Julian avait fini par prendre conscience qu'il était un miraculé. Deux mois plus tôt, aucun médecin ne se serait aventuré à dire qu'il s'en sortirait. Il avait du être opéré en urgence, sa rate avait éclaté dans l'accident, ses os souffraient de fractures multiples et il avait perdu beaucoup de sang. De tout cela, le jeune homme en gardait un souvenir unique et très flou. Il revoyait des images plutôt précise, des boules de lumières défiler, de sons très confus. Et il sentait quelque chose s'échapper de lui. La vie... au fur et à mesure. Le froid l'avait saisi, noyant son esprit dans un néant grandissant et puis, ce cri, cet ordre, qu'il avait entendu très distinctement : "Défibrillateur !". Le bruit assourdissant de ce bip permanent qui lui bousillait les tympans... et puis le silence. Il s'était réveillé bien plus tard, groggy, le corps endolori et engourdi par de longues semaines d'un coma dont, en toute logique il n'aurait pas du réchapper. Il ne gardait aucun souvenir de ce moment là, comme beaucoup d'autres, mais il avait l'intuition que des voix conversaient avec lui. Celle de Roméo lui était familière, Katerina également... Les deux protagonistes l'avaient-ils laissé seul bien souvent ? Il en doutait. Quand sa cousine lui expliqua qu'il devait prendre soin de lui d'abord, Julian fut tenté de lui faire remarquer avec un peu d'ironie que tout le monde dans l'hôpital accourait dès qu'il éternuait... mais il ne se sentit pas de faire de l'humour. Il venait d'apprendre que Mickael était mort, ça ne semblait pas être le moment opportun pour blaguer. Il fut touché par les propos de Katerina. Possédait-il une force incroyable ? Les médecins étaient épatés de voir qu'il ne gardait pas d'autre séquelle que l'amnésie. Ils mettaient en avant son caractère de battant. En réalité, Monroe n'avait rien fait de spécial pour s'en sortir, pas consciemment. Il avait toujours été plutôt résistant à la maladie en temps normal, sans doute que sa carrure y jouait beaucoup.

Dimitri... il ne connaissait pas cette personne, ça ne évoquait aucun visage. Parasite mais que sa cousine aimait bien... il lui fit un petit sourire. Pas besoin d'un dessin pour comprendre qu'elle avait le béguin. Elle semblait heureuse de l'avoir dans sa vie, ce qui était une bonne chose. Et en plus elle avait finalement eu son diplôme ! Ca c'était une bonne nouvelle ! Même s'il ne se rappelait pas qu'elle eut été en échec... Quand elle parla du Starbucks, le jeune Monroe fit un vif signe de la tête, comme pour montrer que de ça, oui il s'en rappelait !

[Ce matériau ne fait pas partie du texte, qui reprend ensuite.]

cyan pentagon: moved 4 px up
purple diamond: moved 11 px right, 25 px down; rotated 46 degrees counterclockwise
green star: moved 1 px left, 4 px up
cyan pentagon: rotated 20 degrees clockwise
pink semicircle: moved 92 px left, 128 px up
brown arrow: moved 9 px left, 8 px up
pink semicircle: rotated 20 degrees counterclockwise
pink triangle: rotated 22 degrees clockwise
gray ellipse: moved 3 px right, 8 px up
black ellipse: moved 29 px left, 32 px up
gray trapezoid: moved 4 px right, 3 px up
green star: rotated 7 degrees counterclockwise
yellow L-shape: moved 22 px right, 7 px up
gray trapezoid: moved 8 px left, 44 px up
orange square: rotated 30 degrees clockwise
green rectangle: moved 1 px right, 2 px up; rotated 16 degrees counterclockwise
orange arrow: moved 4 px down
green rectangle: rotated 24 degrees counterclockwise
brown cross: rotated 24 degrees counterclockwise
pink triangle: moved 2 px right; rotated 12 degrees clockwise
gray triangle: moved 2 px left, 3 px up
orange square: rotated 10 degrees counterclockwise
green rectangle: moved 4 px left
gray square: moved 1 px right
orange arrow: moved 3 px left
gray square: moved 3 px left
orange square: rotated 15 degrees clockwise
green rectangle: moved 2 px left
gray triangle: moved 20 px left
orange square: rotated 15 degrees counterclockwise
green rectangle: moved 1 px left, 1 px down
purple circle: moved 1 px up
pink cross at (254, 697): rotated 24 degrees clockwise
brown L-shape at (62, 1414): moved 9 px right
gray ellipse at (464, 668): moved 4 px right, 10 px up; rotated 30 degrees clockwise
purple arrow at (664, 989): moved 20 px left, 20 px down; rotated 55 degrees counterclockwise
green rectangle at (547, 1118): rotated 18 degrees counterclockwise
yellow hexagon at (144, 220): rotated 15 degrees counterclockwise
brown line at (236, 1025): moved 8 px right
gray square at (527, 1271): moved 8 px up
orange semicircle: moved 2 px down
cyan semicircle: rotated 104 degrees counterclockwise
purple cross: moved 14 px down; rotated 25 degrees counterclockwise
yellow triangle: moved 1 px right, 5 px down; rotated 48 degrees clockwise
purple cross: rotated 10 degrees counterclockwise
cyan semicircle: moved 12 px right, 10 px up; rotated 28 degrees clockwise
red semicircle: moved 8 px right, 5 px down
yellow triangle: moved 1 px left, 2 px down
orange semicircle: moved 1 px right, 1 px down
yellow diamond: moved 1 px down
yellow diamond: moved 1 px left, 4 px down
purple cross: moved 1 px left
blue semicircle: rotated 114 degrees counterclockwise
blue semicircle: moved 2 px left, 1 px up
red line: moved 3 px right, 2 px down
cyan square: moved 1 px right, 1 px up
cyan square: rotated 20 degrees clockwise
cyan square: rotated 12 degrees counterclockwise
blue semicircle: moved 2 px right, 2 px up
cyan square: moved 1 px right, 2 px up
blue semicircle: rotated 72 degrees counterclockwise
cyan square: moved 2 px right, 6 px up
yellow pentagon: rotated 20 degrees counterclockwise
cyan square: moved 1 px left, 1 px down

- Le Starbucks ! Oh oui je me souviens ! J'y allais avec des amis de ma classe après les cours pour me goinfrer de pancakes... c'est toujours ouvert ? C'est génial ! Il faut qu'on y aille ! Enfin... toi tu seras déjà sur place... mais ok, j'accepte ton invitation...


Il fut tenté de lui demander où il se trouvait... Depuis son réveil, Julian avait des problèmes pour situer le temps et l'espace. Il ne savait plus quel jour on était ni quelle heure et il ne parvenait pas à se situer, ni lui ni l'hôpital. Normal selon les médecins, car il avait encore un certain traumatisme. Ca devait s'arranger rapidement... il l'espérait. Quand elle évoqua ses parents, il ne put s'empêcher de réfléchir et tout naturellement, il répondit :

- Je... je crois que j'ai peut-être fait une bêtise... ma soeur et mon père ne sont pas venus me voir... je suis sans nouvelle... j'en déduis que j'ai fait une connerie... ça doit forcément être ça, pas vrai ? Du coup, tu as voulu prendre ma défense et tes parents se sont braqués... je suis désolé...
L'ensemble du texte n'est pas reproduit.